Q-6. Most common underlying anomaly in a child with recurrent urinary tract infections is:
a) Posterior urethral valves
b) Vesico-ureteric reflux
c) Neurogenic bladder
d) Renal calculi
Answer: Vesico-ureteric reflux
Explanation:
Reflux from the bladder into the upper urinary tract predisposes to pyelo-nephritis by allowing entry of bacteria to the usually sterile upper tract.
As such the diagnosis is first suspected after a urinary tract infection in a young child.
Vesico-ureteric reflux may be an isolated abnormality or associated with other congenital anomalies including:
Posterior urethral valves and Duplex collecting system
Voiding cysto-urethrogram (also known as micturating cysto-urethrogram) should be performed after the first well-documented urinary tract infection up to the age of 6 years.
Q-7. Most appropriate management for maintaining patency of ductus arteriosus in a neonate is:
a) Prostaglandin E1
b) Oxygen
c) Nitric oxide
d) Indomethacin
Answer: Prostaglandin E1
Explanation:
Prostaglandins are utilized to maintain the patency of the ductus arteriosus until surgical ligation is performed.
When surgical ligation is not indicated, prostaglandin inhibitors (e.g., non-steroid anti-inflammatory drugs are used to close the ductus arteriosus.

> ACTIVITIES
1. Write out the pediatrics quiz excerpt from "Q-6. Most common" up to and including "a young child.".
2. Pick up the pediatrics quiz excerpt after its final sentence and continue it.

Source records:

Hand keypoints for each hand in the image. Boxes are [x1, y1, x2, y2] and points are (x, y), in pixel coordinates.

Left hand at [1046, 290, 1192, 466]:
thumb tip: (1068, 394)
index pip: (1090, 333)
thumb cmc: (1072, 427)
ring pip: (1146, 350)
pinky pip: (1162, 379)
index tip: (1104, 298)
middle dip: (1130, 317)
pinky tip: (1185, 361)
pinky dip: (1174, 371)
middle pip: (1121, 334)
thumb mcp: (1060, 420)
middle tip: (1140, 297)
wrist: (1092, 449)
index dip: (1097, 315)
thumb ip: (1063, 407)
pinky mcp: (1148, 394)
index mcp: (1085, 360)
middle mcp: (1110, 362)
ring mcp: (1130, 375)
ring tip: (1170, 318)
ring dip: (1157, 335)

> RESPONSES BY TASK
1.
Q-6. Most common underlying anomaly in a child with recurrent urinary tract infections is:
a) Posterior urethral valves
b) Vesico-ureteric reflux
c) Neurogenic bladder
d) Renal calculi
Answer: Vesico-ureteric reflux
Explanation:
Reflux from the bladder into the upper urinary tract predisposes to pyelo-nephritis by allowing entry of bacteria to the usually sterile upper tract.
As such the diagnosis is first suspected after a urinary tract infection in a young child.

2.
Intravenous (IV) indomethacin or IV ibuprofen is used to treat patent ductus arteriosus (PDA) in the neonate and in premature infants.
Q-8. When does switch over from fetal to adult hemoglobin synthesis begin?
a) 14 weeks gestation
b) 30 weeks gestation
c) 36 weeks gestation
d) 7-10 days postnatal
Answer: 30 weeks gestation (?)
Explanation:
Adult hemoglobin starts to be produced in utero, at around the 13th week of gestation.
Fetal hemoglobin is the main oxygen transport protein in the human fetus during the last seven months of development in the uterus
Initially in small amounts, its concentration gradually increases until 20-30% of the babies’ hemoglobin is the Hb A.
The switch is not completed until around 6 months of age, when Hb F levels dramatically decrease and Hb A predominates.
Q-9. Which of the following is the most common inherited malignancy?
a) Infant leukemia
b) Retinoblastoma
c) Wilm’s tumor
d) Neuroblastoma
Answer: Retinoblastoma
Explanation:
Retinoblastoma (Rb) is the most common malignant tumor of the eye in children.
There are two forms of the disease, a heritable form and non-heritable form.
In children with the heritable genetic form of retinoblastoma there is a mutation on chromosome 13, called the RB1 gene.
Survivors of the heritable form of retinoblastoma subsequently develop second primary Osteo-sarcomas at substantially greater frequency than either the general population or survivors of non-heritable retinoblastoma.
The same gene (called the RB gene) that is abnormal in many children with a rare type of eye cancer called retinoblastoma may also be associated with Osteo-sarcoma. RB is a tumor suppressor gene that normally controls the growth of cells.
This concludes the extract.